── Given information ──
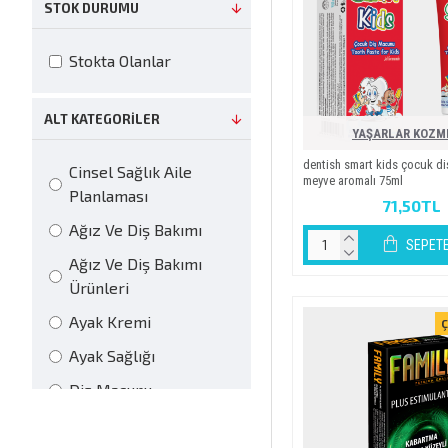
STOK DURUMU
Stokta Olanlar
ALT KATEGORILER
YAŞARLAR KOZM
denti̇sh smart ki̇ds çocuk d
Cinsel Sağlık Aile
meyve aromali 75ml
Planlaması
71,50TL
Ağız Ve Diş Bakımı
SEPETE
Ağız Ve Diş Bakımı
Ürünleri
Ayak Kremi
Ç
Ayak Sağlığı
Diş Macunu
Kozmetik & Kişisel
Bakım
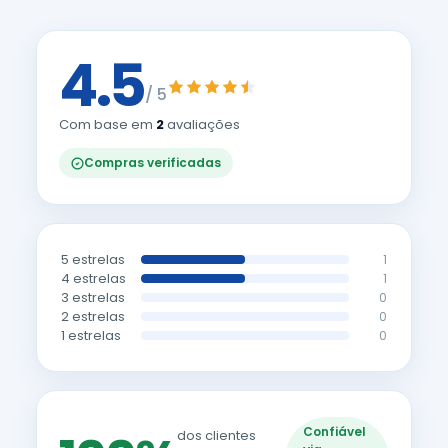
4.5
/ 5
Com base em
2
avaliações
Compras verificadas
5 estrelas
1
4 estrelas
1
3 estrelas
0
2 estrelas
0
1 estrelas
0
Confiável
dos clientes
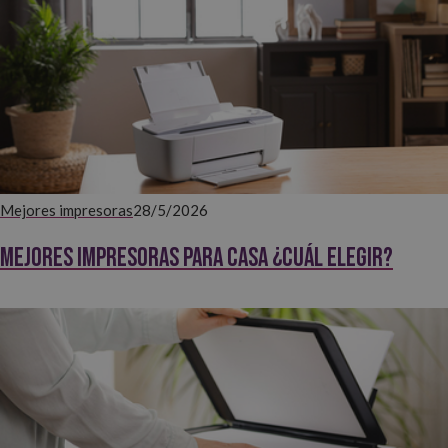
Mejores impresoras
28/5/2026
Mejores impresoras para casa ¿Cuál elegir?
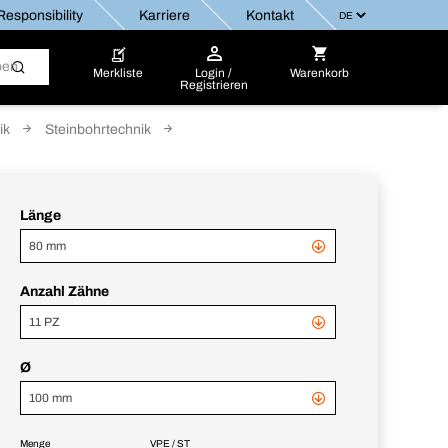
esponsibility
Karriere
Kontakt
Merkliste
Login /
Warenkorb
Registrieren
ik
Steinbohrtechnik
Länge
80 mm
Anzahl Zähne
11 PZ
Ø
100 mm
Menge
VPE / ST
───
Required action:
Pick up at the line containing "Com base em" and copy each line exactly until the data ends, including that last line; copy no pictures.

Response:
Com base em
2
avaliações
Compras verificadas
5 estrelas
1
4 estrelas
1
3 estrelas
0
2 estrelas
0
1 estrelas
0
Confiável
dos clientes
Mejores impresoras
28/5/2026
Mejores impresoras para casa ¿Cuál elegir?
esponsibility
Karriere
Kontakt
Merkliste
Login /
Warenkorb
Registrieren
ik
Steinbohrtechnik
Länge
80 mm
Anzahl Zähne
11 PZ
Ø
100 mm
Menge
VPE / ST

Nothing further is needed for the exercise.